I don’t think the strategy-stealing assumption holds here: it’s pretty unlikely that we’ll build a fully aligned ‘sovereign’ AGI even if we solve alignment; it seems easier to make something corrigible / limited instead, ie something that is by design less powerful than would be possible if we were just pushing capabilities.
I don’t mean to imply that we’ll build a sovereign AI (I doubt it too).
Corrigible is more what I meant. Corrigible but not necessarily limited. Ie minimally intent aligned AIs which won’t kill you but by the strategy stealing assumption can still compete with unaligned AIs.
I’m curious to dig into this a bit more, and hear why you think these seem like fairy tales to you (I’m not saying that I disagree...).
I wonder if this comes down to different ideas of what “solve alignment” means (I see you put it in quotes...)
1) Are you perhaps thinking that realistic “solutions to alignment” will carry a significant alignment tax? Else why wouldn’t ~everyone adopt alignment techniques (that align AI systems with their preferences/values)?

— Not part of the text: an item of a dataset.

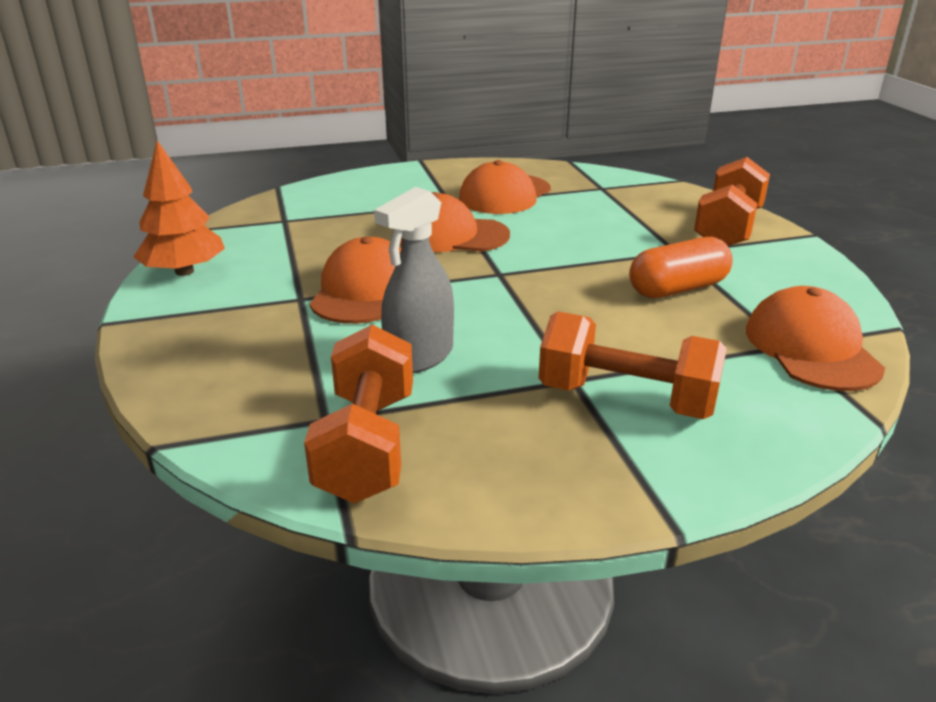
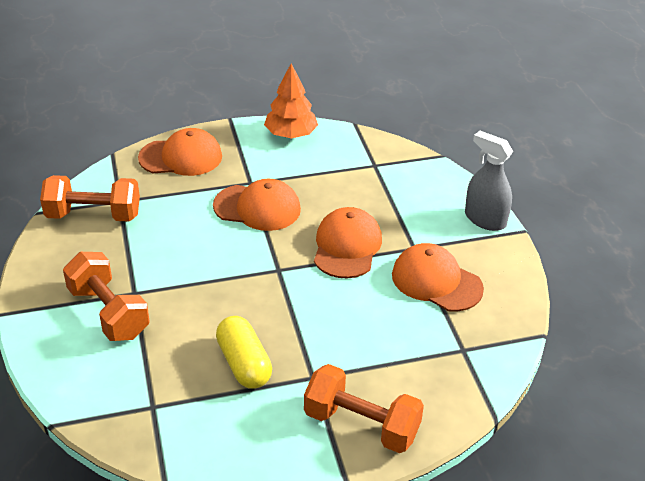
camera: 90 degrees right, 10 degrees up
grey spray bottle [374,187,454,373] -> grey spray bottle moved to [465,131,513,231]
orange dumbbell [539,311,727,419] -> orange dumbbell turned 60 degrees counterclockwise [63,252,150,341]
orange capsule [629,237,733,298] -> yellow capsule [216,316,272,388]
orange cap [746,286,885,391] -> orange cap moved to [138,128,222,176]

2) Another source of ambiguity: there are a lot of different things people mean by “alignment”, including:
* AI is aligned with objectively correct values
* AI is aligned with a stakeholder and consistently pursues their interests
* AI does a particular task as intended/expected
Is one of these in particular (or something else) that you have in mind here?
I agree that it’s not trivial to assume everyone will use aligned AI.
Let’s suppose the goal of alignment research is to make aligned AI equally easy/cheap to build as unaligned AI. I. e. no addition cost. If we then suppose aligned AI also has a nonzero benefit, people are incentivized to use it.
The above seems to be the perspective in this alignment research overview https://www.effectivealtruism.org/articles/paul-christiano-current-work-in-ai-alignment.
More ink could be spilled on whether aligning AI has a nonzero commercial benefit. I feel that efforts like prompting and Instruct GPT are suggestive. But this may not apply to all alignment efforts.